● PROBLEM DETAILS:
Reproduce, word for word, the text read from each of the rows below. Leave the pictures out of your answer.

-- Opening Marker --

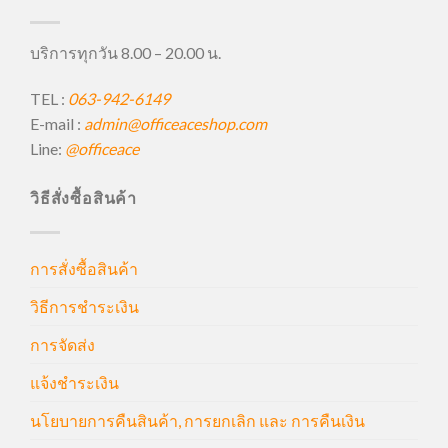
บริการทุกวัน 8.00 – 20.00 น.
TEL :
063-942-6149
E-mail :
admin@officeaceshop.com
Line:
@officeace
วิธีสั่งซื้อสินค้า
การสั่งซื้อสินค้า
วิธีการชำระเงิน
การจัดส่ง
แจ้งชำระเงิน
นโยบายการคืนสินค้า, การยกเลิก และ การคืนเงิน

-- Closing Marker --

● WRITTEN RESPONSE:
บริการทุกวัน 8.00 – 20.00 น.
TEL :
063-942-6149
E-mail :
admin@officeaceshop.com
Line:
@officeace
วิธีสั่งซื้อสินค้า
การสั่งซื้อสินค้า
วิธีการชำระเงิน
การจัดส่ง
แจ้งชำระเงิน
นโยบายการคืนสินค้า, การยกเลิก และ การคืนเงิน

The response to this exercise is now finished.